This post’ll be pretty quick—the Plancherel theorem, a basic result on Fourier transforms, is a quick corollary of what I’ve already talked about.

We have shown that the Fourier transform is an isomorphism of {\mathcal{S}} onto itself; the inverse is given by the inverse Fourier transform. The next step is to extend this to an isometry of {L^2} onto itself. Since {\mathcal{S}} is dense in {L^2}, it will be sufficient to show that

\displaystyle ||f||_2 = ||\hat{f}||_2

for {f \in \mathcal{S}}. We will do this by proving the identity

\displaystyle (\hat{f},g) = (f, \tilde{g})

for {f,g \in L^2}. This is a simple computation:

\displaystyle (\hat{f},g) = \iint f(y) e^{-2 \pi i x.y} \overline{ g(x)} dy dx = (f, \tilde{g}).

In other words, the Fourier transform and its inverse are adjoints. If we take {g = \hat{f}} and use the inversion formula, it becomes clear that the Fourier transform preserves the {L^2}-norm, whence follows

Theorem 1 (Plancherel) The Fourier transform extends to an isometry of {L^2} onto itself.

 

Incidentally, for a {L^2} function {f}, it is not necessarily true that

\displaystyle \hat{f}(x) = \int f(y) e^{-2 \pi i x.y} dy

because that integral need not exist.
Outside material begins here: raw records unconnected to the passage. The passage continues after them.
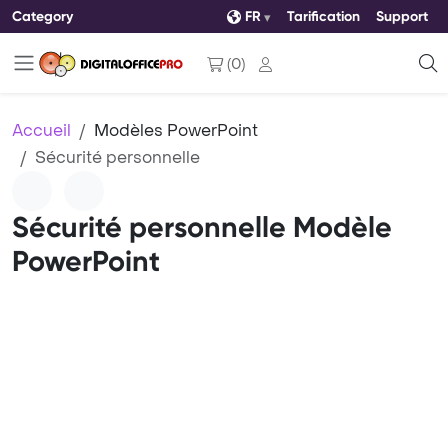
Category
FR
Tarification
Support
(
0
)
Accueil
Modèles PowerPoint
Sécurité personnelle
Sécurité personnelle Modèle
PowerPoint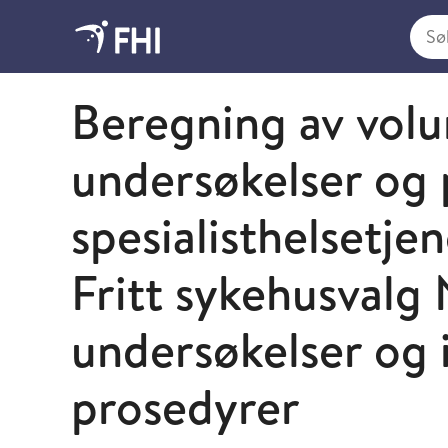
Søk i
2011 - publikasjoner fra FHI
Beregning av volu
undersøkelser og 
spesialisthelsetje
Fritt sykehusvalg 
undersøkelser og 
prosedyrer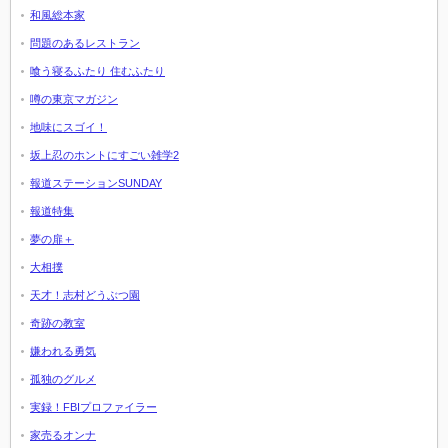
和風総本家
問題のあるレストラン
喰う寝るふたり 住むふたり
噂の東京マガジン
地味にスゴイ！
坂上忍のホントにすごい雑学2
報道ステーションSUNDAY
報道特集
夢の扉＋
大相撲
天才！志村どうぶつ園
奇跡の教室
嫌われる勇気
孤独のグルメ
実録！FBIプロファイラー
家売るオンナ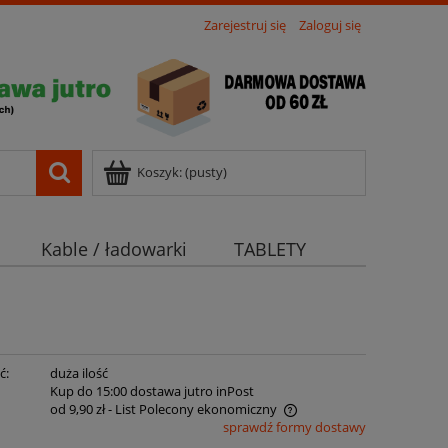
Zarejestruj się
Zaloguj się
Koszyk:
(pusty)
Kable / ładowarki
TABLETY
ć:
duża ilość
:
Kup do 15:00 dostawa jutro inPost
od 9,90 zł
- List Polecony ekonomiczny
sprawdź formy dostawy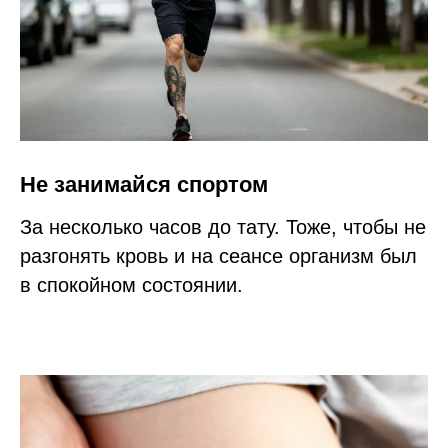
Не занимайся спортом
За несколько часов до тату. Тоже, чтобы не
разгонять кровь и на сеансе организм был
в спокойном состоянии.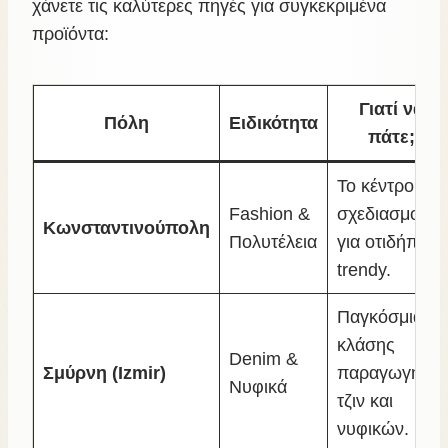
χάνετε τις καλύτερες πηγές για συγκεκριμένα
προϊόντα:
Γιατί να
Πόλη
Ειδικότητα
πάτε;
Το κέντρο
Fashion &
σχεδιασμού
Κωνσταντινούπολη
Πολυτέλεια
για οτιδήποτε
trendy.
Παγκόσμιας
κλάσης
Denim &
Σμύρνη (Izmir)
παραγωγή
Νυφικά
τζιν και
νυφικών.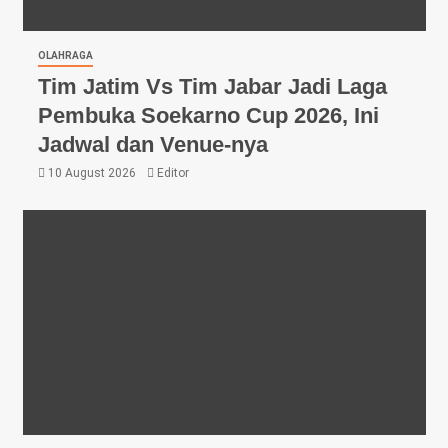
OLAHRAGA
Tim Jatim Vs Tim Jabar Jadi Laga
Pembuka Soekarno Cup 2026, Ini
Jadwal dan Venue-nya
10 August 2026
Editor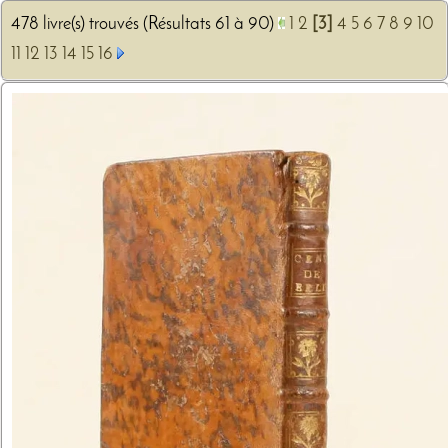
478 livre(s) trouvés (Résultats 61 à 90)
1
2
[3]
4
5
6
7
8
9
10
11
12
13
14
15
16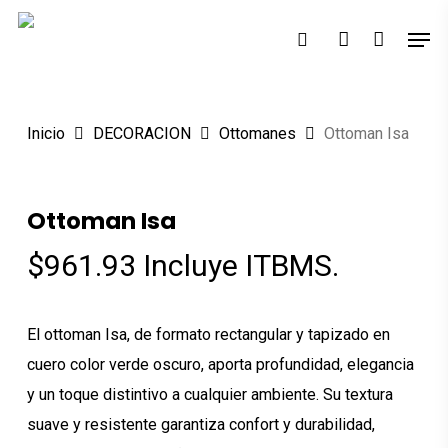
Skip
Men
to
search
account
main
content
Inicio
DECORACION
Ottomanes
Ottoman Isa
Ottoman Isa
$
961.93
Incluye ITBMS.
El ottoman Isa, de formato rectangular y tapizado en
cuero color verde oscuro, aporta profundidad, elegancia
y un toque distintivo a cualquier ambiente. Su textura
suave y resistente garantiza confort y durabilidad,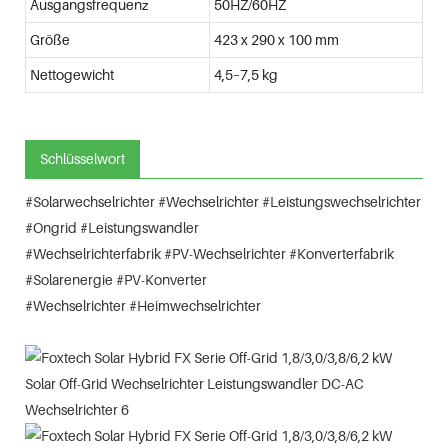
Ausgangsfrequenz
50HZ/60HZ
Größe
423 x 290 x 100 mm
Nettogewicht
4,5–7,5 kg
Schlüsselwort
#Solarwechselrichter #Wechselrichter #Leistungswechselrichter
#Ongrid #Leistungswandler
#Wechselrichterfabrik #PV-Wechselrichter #Konverterfabrik
#Solarenergie #PV-Konverter
#Wechselrichter #Heimwechselrichter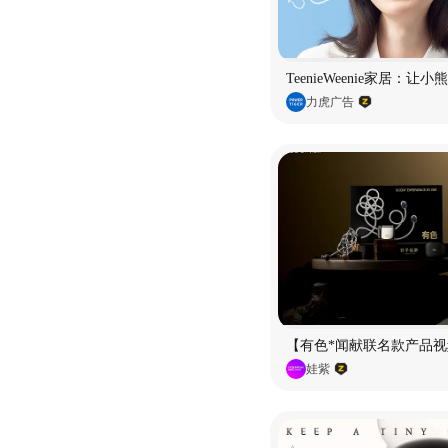
TeenieWeenie家居：让
力虎广告
【有色*闻献联名款产品视
娃紫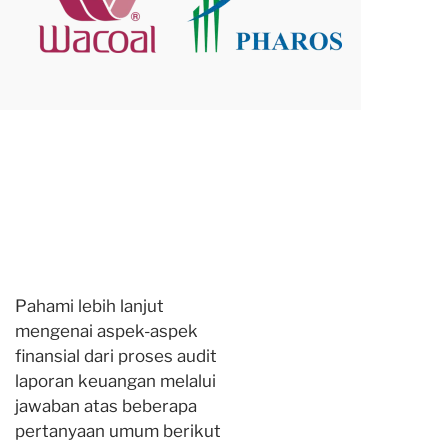
Pahami lebih lanjut
mengenai aspek-aspek
finansial dari proses audit
laporan keuangan melalui
jawaban atas beberapa
pertanyaan umum berikut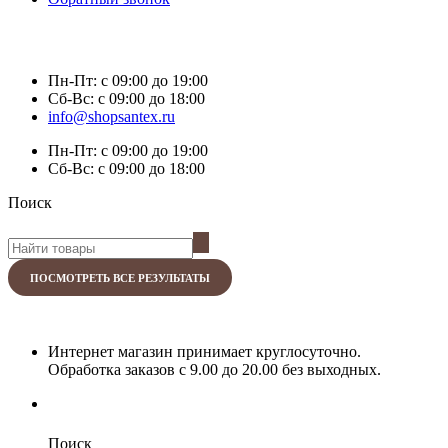
Пн-Пт:
с 09:00 до 19:00
Сб-Вс:
с 09:00 до 18:00
info@shopsantex.ru
Пн-Пт:
с 09:00 до 19:00
Сб-Вс:
с 09:00 до 18:00
Поиск
ПОСМОТРЕТЬ ВСЕ РЕЗУЛЬТАТЫ
Интернет магазин принимает круглосуточно.
Обработка заказов с 9.00 до 20.00 без выходных.
Поиск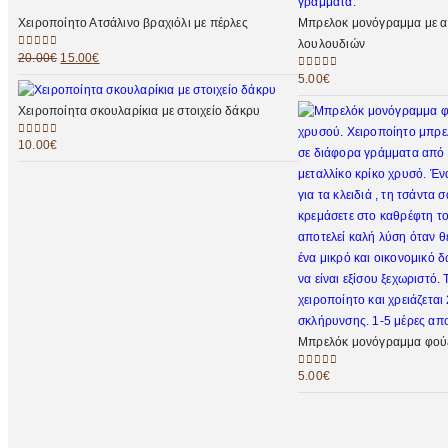
Χειροποίητο Ατσάλινο βραχιόλι με πέρλες
Μπρελοκ μονόγραμμα με α
λουλουδιών
20.00
€
15.00
€
0
out of 5
5.00
€
0
out of 5
Χειροποίητα σκουλαρίκια με στοιχείο δάκρυ
10.00
€
0
out of 5
Μπρελόκ μονόγραμμα φού
5.00
€
0
out of 5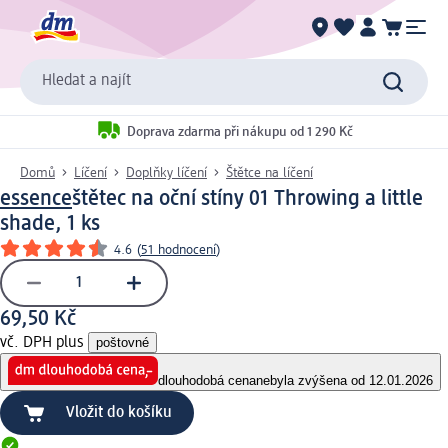
Hledat a najít
Doprava zdarma při nákupu od 1 290 Kč
Domů
Líčení
Doplňky líčení
Štětce na líčení
essence
štětec na oční stíny 01 Throwing a little
shade, 1 ks
4.6
(
51 hodnocení
)
69,50 Kč
vč. DPH plus
poštovné
dlouhodobá cena
nebyla zvýšena od 12.01.2026
Vložit do košíku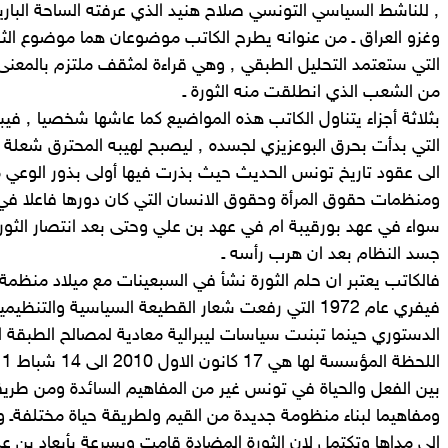
٬ للناشط السياسي التونسي صلاح هنيد الذي عرفته الساحة البار
وغزو العراق ـ من عنوانه يطرح الكاتب موضوعان هما موضوع الث
من الشعب الذي انطلقت منه الثورة ـ
بثلاثة أجزا
الى عقود تاريخ تونس الحديث حيث بذرت فيها أولى بذور الوعي مع
ومنظمات حقوق المرأة وحقوق الانسان التي كان دورها فاعلا في 
سواء في عهد بورقيبة ام في عهد بن علي وحتى بعد انتصار الثورة ا
جسد النظام بعد ان هرب رأسه ـ
فالكاتب يعتبر ان حلم الثورة نشأ في السبعينات مع ميلاد منظمة
فيفري عام 1972 التي رفعت شعار القطيعة السياسية والتن
بين الفعل والحياة في تونس غير من المفاهيم السائدة ومن طريقة ا
ومفاهيما لبناء منظومة جديدة من القيم ولطريقة حياة مختلفةـ و
الى مداها وتكتمل لان الثورة المضادة قامت وبسرعة بأبعاد بن عل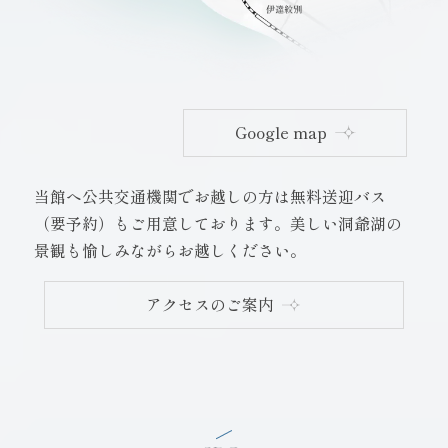
Google map
当館へ公共交通機関でお越しの方は無料送迎バス
（要予約）もご用意しております。
美しい洞爺湖の
景観も愉しみながらお越しください。
アクセスのご案内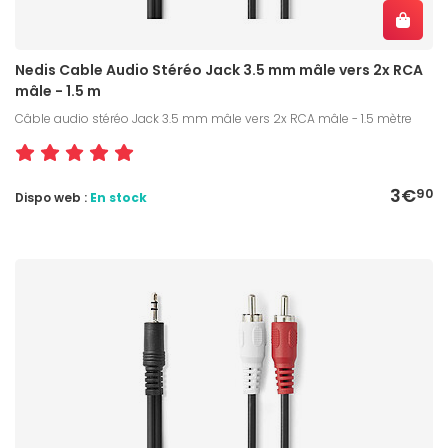
Nedis Cable Audio Stéréo Jack 3.5 mm mâle vers 2x RCA
mâle - 1.5 m
Câble audio stéréo Jack 3.5 mm mâle vers 2x RCA mâle - 1.5 mètre
3€
90
Dispo web :
En stock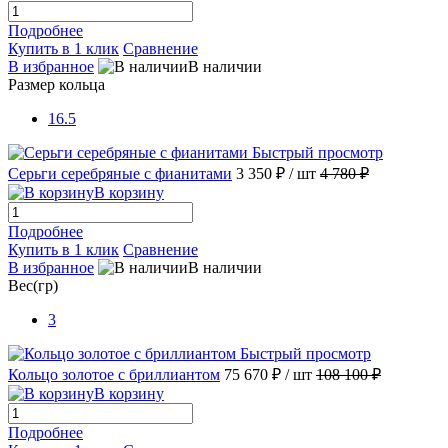
Подробнее
Купить в 1 клик
Сравнение
В избранное
В наличии
Размер кольца
16.5
Быстрый просмотр
Серьги серебряные с фианитами
3 350 ₽
/ шт
4 780 ₽
В корзину
Подробнее
Купить в 1 клик
Сравнение
В избранное
В наличии
Вес(гр)
3
Быстрый просмотр
Кольцо золотое с бриллиантом
75 670 ₽
/ шт
108 100 ₽
В корзину
Подробнее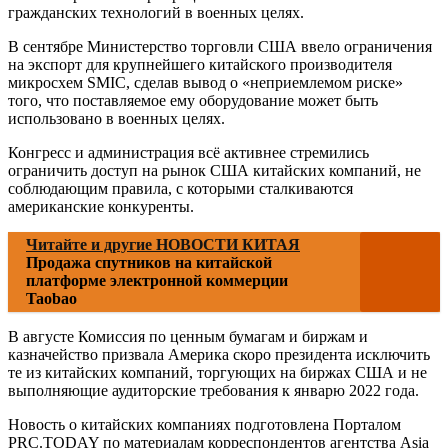
гражданских технологий в военных целях.
В сентябре Министерство торговли США ввело ограничения
на экспорт для крупнейшего китайского производителя
микросхем SMIC, сделав вывод о «неприемлемом риске»
того, что поставляемое ему оборудование может быть
использовано в военных целях.
Конгресс и администрация всё активнее стремились
ограничить доступ на рынок США китайских компаний, не
соблюдающим правила, с которыми сталкиваются
американские конкуренты.
Читайте и другие НОВОСТИ КИТАЯ
Продажа спутников на китайской
платформе электронной коммерции
Taobao
В августе Комиссия по ценным бумагам и биржам и
казначейство призвала Америка скоро президента исключить
те из китайских компаний, торгующих на биржах США и не
выполняющие аудиторские требования к январю 2022 года.
Новость о китайских компаниях подготовлена Порталом
PRC.TODAY по материалам корреспондентов агентства Asia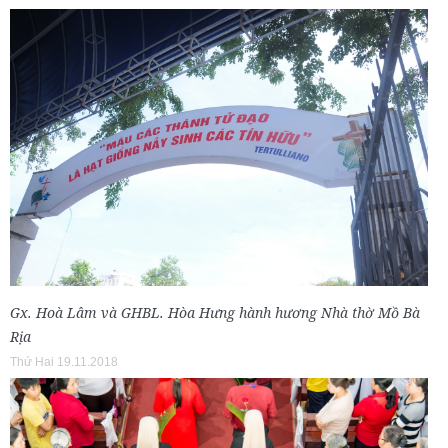
Gx. Hoà Lâm và GHBL. Hòa Hưng hành hương Nhà thờ Mồ Bà
Rịa
Thứ Hai 19.11.2018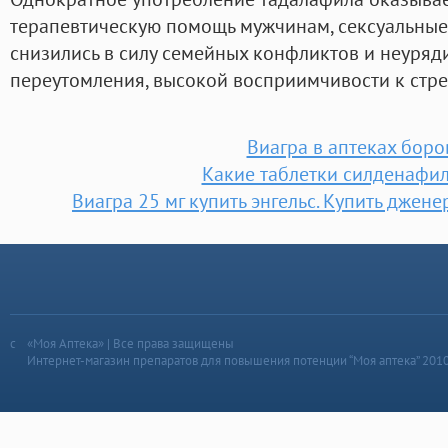
терапевтическую помощь мужчинам, сексуальные
снизились в силу семейных конфликтов и неуряди
переутомления, высокой восприимчивости к стре
Виагра в аптеках боро
Какие таблетки силденафи
Виагра 25 мг купить энгельс. Купить джене
«Моя Аптека» | Все права защищены
Интернет-магазин препаратов для повышения потенции “Моя аптека” 201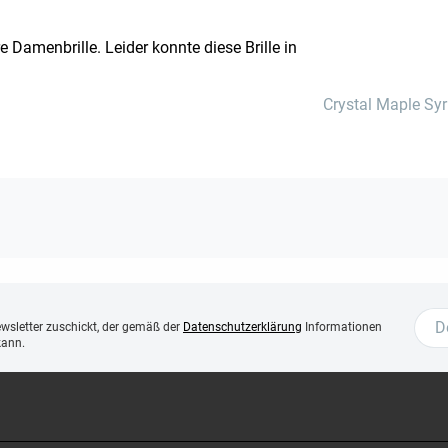
 Damenbrille. Leider konnte diese Brille in
Crystal Maple Sy
ewsletter zuschickt, der gemäß der
Datenschutzerklärung
Informationen
kann.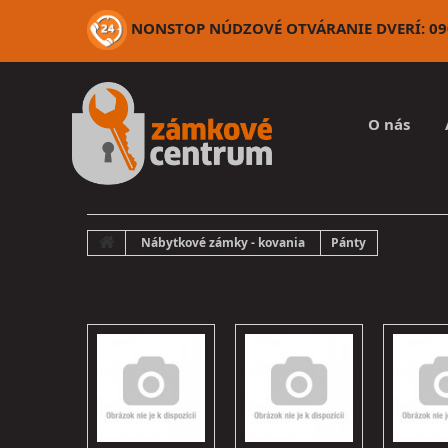
NONSTOP NÚDZOVÉ OTVÁRANIE DVERÍ: 090
O nás
Nábytkové zámky - kovania
Pánty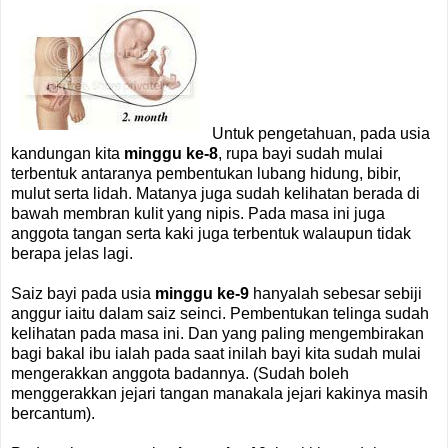
Untuk pengetahuan, pada usia
kandungan kita
minggu ke-8
, rupa bayi sudah mulai
terbentuk antaranya pembentukan lubang hidung, bibir,
mulut serta lidah. Matanya juga sudah kelihatan berada di
bawah membran kulit yang nipis. Pada masa ini juga
anggota tangan serta kaki juga terbentuk walaupun tidak
berapa jelas lagi.
Saiz bayi pada usia
minggu ke-9
hanyalah sebesar sebiji
anggur iaitu dalam saiz seinci. Pembentukan telinga sudah
kelihatan pada masa ini. Dan yang paling mengembirakan
bagi bakal ibu ialah pada saat inilah bayi kita sudah mulai
mengerakkan anggota badannya. (Sudah boleh
menggerakkan jejari tangan manakala jejari kakinya masih
bercantum).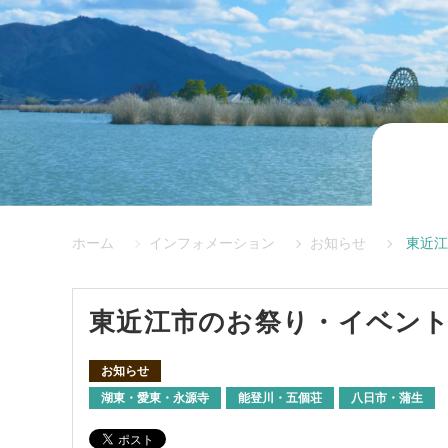
ホーム
インフォメーション
お知らせ
東近江
東近江市のお祭り・イベント情
お知らせ
湖東・愛東・永源寺
能登川・五個荘
八日市・蒲生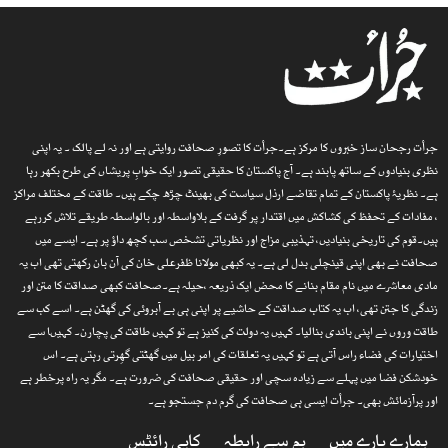
جرأت رجحان ساز خبروں کا مرکز ہے۔جرأت کا تصورِ صحافت روایتی ہے اور نہ لے پالک ۔ یہ اپنی
نظری بنیادوں کے ساتھ پابند ہے۔ آج پاکستان کا حقیقی تصور ایک خوابِ پریشاں کی طرح بکھر رہا
ہے۔ نظریۂ پاکستان کے تمام تقاضے ارذل سیاست کی بھینٹ چڑھ چکے ہیں۔ طاقت کے مختلف مراکز
، مفادات کے تحفظ کی کشاکش میں اقتدار پر گرفت کے بلاواسطہ اور بالواسطہ طریقے تلاش کررہے
ہیں۔قوم کی تاریخی بنیادیں، تہذیبی مزاج اور نظریاتی تشخص سب کچھ داؤ پر ہے۔ ایسے میں
صحافت نے بھی اپنی قینچلی بدل لی ہے۔ یہ کبھی مولانا ظفرعلی خان کی آن بان رکھتی تھی اب یہ
مادی معاشرے میں نام مقام بنانے کا محض ایک ذریعہ ،حیلہ ہے۔صحافت کبھی صداقت کا متن اور
زندگی کا جتن تھی، اب یہ کتاب صداقت کے حاشیے پر اپنی ہی بے آبروئی کی گھٹن ہے۔ اسے کب سے
طاقت وروں نے اپنی باندی بنالیا۔ کہیں یہ دولت کی کنیز ہے تو کہیں طاقت کی پچارن۔ کہیںا سے
اختیارات کی فضاء راس آتی ہے تو کہیں یہ تعلقات کی امر بیل میں گھٹتی گھِرتی رہتی ہے۔ اس
خودشکن فضا میں پہلے سے زیادہ سچی اور حقیقی صحافت کی ضرورت ہے۔ مگر یہ راہ پرخطر ہے
اور پرآزمائش بھی۔ جرأت ایسی ہی صحافت کی گرم دم جستجو ہے۔
ہمارے بارے میں
ہم سے رابطہ
کاپی رائٹس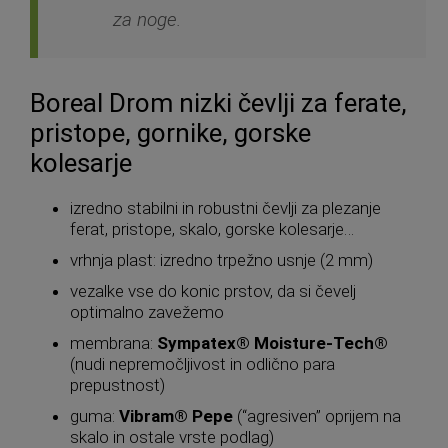
za noge.
Boreal Drom nizki čevlji za ferate,
pristope, gornike, gorske
kolesarje
izredno stabilni in robustni čevlji za plezanje
ferat, pristope, skalo, gorske kolesarje…
vrhnja plast: izredno trpežno usnje (2 mm)
vezalke vse do konic prstov, da si čevelj
optimalno zavežemo
membrana:
Sympatex® Moisture-Tech®
(nudi nepremočljivost in odlično para
prepustnost)
guma:
Vibram® Pepe
(“agresiven” oprijem na
skalo in ostale vrste podlag)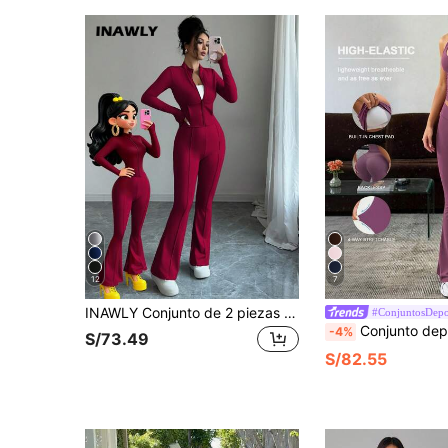
12
7
INAWLY Conjunto de 2 piezas de chaqueta corta con cremallera ajustada y pantalones acampanados para mujer
#ConjuntosDepo
Conjunto deportivo sexy de verano para mujer con top de tirantes de cuello en V y p
-4%
S/73.49
S/82.55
It is, however, true that the integral will exist almost everywhere in a “principal value” sense, which we do not need to bother with here.

In a sense, this is a continuous analog of the Parseval theorem, which states that the Fourier coefficient map from {L^2 \rightarrow l^2} (for {l^2} the space of double-sided, square-summable sequences) is an isometry.